The spatial arrangement of social interactors is circular at tribal gatherings and linear during ritual ceremonies in mosques and outdoors; inside, it’s on the perimeter, with the best position on the far corner of the wall where the door is situated.

In a market one is expected to enjoy the trading process. During social events, poets, singers, and dancers may transgress the precepts of acceptable behavior.

Religion

Religious beliefs

Sunni Islam of the Shafi’i school dominates in the south and in many regions of the north; the Zaydi Shi’a school with its center in Sa’da is practiced mainly among the tribes of the central mountains and the adjoining highlands.

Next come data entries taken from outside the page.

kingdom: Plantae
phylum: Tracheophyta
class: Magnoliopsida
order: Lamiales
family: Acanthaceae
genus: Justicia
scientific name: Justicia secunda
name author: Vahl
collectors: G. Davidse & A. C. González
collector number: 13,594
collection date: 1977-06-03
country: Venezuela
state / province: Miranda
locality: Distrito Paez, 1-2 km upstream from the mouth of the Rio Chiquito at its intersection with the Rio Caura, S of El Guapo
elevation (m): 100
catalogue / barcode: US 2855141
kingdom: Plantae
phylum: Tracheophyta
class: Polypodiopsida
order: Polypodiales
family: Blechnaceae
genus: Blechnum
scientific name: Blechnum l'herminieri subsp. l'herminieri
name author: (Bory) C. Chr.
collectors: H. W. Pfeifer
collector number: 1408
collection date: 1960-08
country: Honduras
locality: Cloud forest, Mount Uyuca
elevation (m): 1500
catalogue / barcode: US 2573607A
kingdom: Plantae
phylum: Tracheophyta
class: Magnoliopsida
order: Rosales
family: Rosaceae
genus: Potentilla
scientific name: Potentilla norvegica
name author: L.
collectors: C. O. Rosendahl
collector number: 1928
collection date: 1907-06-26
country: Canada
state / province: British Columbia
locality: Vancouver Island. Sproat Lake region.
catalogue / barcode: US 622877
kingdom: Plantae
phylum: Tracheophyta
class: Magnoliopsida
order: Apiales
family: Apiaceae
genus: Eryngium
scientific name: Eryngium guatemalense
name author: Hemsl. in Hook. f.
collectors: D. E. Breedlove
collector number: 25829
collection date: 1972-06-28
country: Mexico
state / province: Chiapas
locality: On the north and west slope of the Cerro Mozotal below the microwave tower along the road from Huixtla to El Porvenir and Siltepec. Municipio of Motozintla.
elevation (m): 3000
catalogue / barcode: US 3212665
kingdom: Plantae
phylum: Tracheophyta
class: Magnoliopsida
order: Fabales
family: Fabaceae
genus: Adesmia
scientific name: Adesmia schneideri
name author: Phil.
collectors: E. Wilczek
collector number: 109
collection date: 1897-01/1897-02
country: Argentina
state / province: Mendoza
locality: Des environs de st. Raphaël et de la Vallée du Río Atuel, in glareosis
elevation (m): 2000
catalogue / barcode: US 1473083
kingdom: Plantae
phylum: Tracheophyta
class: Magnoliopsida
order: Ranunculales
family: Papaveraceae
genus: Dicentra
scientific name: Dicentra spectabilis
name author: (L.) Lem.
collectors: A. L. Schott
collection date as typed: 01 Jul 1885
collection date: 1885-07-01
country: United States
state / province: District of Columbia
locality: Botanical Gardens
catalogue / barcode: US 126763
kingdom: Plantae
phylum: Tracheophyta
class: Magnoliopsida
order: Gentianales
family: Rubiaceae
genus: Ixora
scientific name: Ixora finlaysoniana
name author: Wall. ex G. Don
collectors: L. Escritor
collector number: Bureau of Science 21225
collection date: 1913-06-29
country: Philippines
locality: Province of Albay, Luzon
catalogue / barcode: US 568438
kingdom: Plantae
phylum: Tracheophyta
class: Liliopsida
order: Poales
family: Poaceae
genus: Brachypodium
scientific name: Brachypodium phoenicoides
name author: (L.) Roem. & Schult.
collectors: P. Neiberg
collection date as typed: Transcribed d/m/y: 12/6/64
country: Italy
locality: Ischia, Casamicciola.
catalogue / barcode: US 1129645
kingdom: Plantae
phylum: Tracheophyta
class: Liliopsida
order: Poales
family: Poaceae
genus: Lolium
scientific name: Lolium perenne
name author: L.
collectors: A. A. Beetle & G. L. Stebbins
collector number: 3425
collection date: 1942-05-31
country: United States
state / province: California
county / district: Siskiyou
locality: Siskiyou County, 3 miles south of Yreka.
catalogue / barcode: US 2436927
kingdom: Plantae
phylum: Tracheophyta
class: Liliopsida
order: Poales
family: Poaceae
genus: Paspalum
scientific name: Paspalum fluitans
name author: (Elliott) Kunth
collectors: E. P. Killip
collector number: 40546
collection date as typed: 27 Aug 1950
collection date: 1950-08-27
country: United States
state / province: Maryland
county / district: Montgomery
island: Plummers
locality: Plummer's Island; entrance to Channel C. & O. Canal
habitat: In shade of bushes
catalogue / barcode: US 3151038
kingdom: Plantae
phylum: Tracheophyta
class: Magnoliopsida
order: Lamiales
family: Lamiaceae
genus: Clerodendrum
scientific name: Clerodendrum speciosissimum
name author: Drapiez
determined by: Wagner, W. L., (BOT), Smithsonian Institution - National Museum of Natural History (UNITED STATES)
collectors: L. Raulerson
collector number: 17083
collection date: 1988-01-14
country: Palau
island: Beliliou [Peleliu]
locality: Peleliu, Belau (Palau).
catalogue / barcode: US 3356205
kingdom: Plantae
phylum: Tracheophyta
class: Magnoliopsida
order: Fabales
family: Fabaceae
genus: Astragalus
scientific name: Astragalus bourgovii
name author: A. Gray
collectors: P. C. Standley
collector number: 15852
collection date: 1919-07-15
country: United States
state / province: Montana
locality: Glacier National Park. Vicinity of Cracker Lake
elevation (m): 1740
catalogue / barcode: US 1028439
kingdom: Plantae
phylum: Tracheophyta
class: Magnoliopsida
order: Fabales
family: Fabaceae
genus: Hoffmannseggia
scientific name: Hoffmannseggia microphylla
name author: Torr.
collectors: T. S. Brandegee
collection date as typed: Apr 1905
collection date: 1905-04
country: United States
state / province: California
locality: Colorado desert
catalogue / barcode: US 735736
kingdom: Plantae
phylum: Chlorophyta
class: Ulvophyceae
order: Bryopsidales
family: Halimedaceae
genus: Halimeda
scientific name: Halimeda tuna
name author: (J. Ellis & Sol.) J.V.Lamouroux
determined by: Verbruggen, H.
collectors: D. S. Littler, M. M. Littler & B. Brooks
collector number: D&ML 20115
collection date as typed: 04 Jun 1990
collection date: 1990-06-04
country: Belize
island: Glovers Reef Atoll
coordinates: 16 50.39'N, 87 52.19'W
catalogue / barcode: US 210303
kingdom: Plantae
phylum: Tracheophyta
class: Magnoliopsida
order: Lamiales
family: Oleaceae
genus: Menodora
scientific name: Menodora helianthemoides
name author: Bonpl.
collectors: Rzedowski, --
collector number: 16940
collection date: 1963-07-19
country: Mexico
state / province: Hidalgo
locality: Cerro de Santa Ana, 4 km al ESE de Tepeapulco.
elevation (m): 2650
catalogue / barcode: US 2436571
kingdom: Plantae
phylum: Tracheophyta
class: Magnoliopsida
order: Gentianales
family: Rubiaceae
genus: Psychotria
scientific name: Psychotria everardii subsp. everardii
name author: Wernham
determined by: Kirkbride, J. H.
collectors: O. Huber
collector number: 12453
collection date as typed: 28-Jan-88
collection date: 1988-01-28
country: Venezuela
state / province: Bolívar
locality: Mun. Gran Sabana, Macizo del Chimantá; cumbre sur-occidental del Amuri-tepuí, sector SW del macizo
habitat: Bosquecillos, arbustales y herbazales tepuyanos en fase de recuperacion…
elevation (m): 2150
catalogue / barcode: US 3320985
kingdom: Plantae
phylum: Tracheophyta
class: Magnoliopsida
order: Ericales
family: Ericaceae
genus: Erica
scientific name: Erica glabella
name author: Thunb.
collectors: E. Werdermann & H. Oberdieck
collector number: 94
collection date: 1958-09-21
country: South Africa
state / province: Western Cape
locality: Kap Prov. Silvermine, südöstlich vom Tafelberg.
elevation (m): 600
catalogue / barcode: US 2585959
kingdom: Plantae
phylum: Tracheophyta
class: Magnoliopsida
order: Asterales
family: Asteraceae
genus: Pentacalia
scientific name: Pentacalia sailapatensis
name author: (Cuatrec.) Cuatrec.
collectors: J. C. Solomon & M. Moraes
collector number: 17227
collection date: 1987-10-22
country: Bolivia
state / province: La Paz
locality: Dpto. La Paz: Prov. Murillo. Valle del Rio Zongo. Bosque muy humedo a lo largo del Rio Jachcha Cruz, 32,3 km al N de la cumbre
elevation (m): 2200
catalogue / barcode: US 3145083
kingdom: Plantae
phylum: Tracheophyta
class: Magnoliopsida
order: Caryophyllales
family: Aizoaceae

A much smaller Islamic group near Manakha are the Ismaelis, who are divided into the Sulaymani (“Makarima”) branch, which is connected to Najaran, and the Dawudi (“Boharas”), which is linked to India.

Religious professionals

Islamic scholars, judges, administrators of charitable estates, elders of holy enclaves, and community prayer leaders used to be recruited primarily from the top two strata, but now they may also belong to other classes.

Rituals and sacred places

Yemenis observe the Five Pillars of Islam, including five prayers a day and a daytime fast during the month of Ramadan.

The weekly rest day is Friday. Religious celebrations include 27 Ramadan, the Night of Power; 1 Shawwal, the Lesser Festival; 10 Dhu al-Hijja, the Greater Festival, or the Festival of the Sacrifice, which commemorates the end of the pilgrimage to Mecca; 12 Rabi’ al-Awwal, the birthday of the Prophet; 10 Muharram, the day of the martyrdom of Imam Husayn; and 27 Rajab, the day of the Prophet’s miraculous journey.

In the middle of the Rajab, pilgrimages are usually made to the tombs of local saints.

Death and the afterlife

The body of the deceased is washed, perfumed and wrapped in a seamless white shroud. The deceased must be buried before sunset on the day of death. Women do not accompany the body to the grave, remaining outside the cemetery.

During the first three days of mourning, the Koran is read and relatives and friends visit the family of the deceased. Remembrance sessions are normally held on the seventh and fortieth days after death.

Secular celebrations

On May 22, National Day, commemorates the unification of the country. The Revolution of September 26, 1962 in the north and the start of the revolt in the south on October 14, 1963 are also celebrated.

The arts and humanities

Literature

Medieval culture was rich in historical, geographical and religious works; agricultural almanacs; astronomical treatises; and rhymed prose. Classical and colloquial style poetry is the most popular art form. Since the Middle Ages, poetry has been spoken, sung and improvised during social events, performances and competitions.

Graphic arts

The rich traditions of decorative art, such as silver jewelry, embroidered garments, hand-woven textiles, and architectural decoration, are still practiced. There are art galleries in the big cities with modern drawings, paintings and sculptures.

Performing arts

Traditional performances include musical-poetic improvisations called dan in the Hadhramaut, in which the singers sing a wordless melody and the poets offer them a newly created text line by line. There are ritual choral processions, tribal songs, special types of regional songs, and local and strata dances.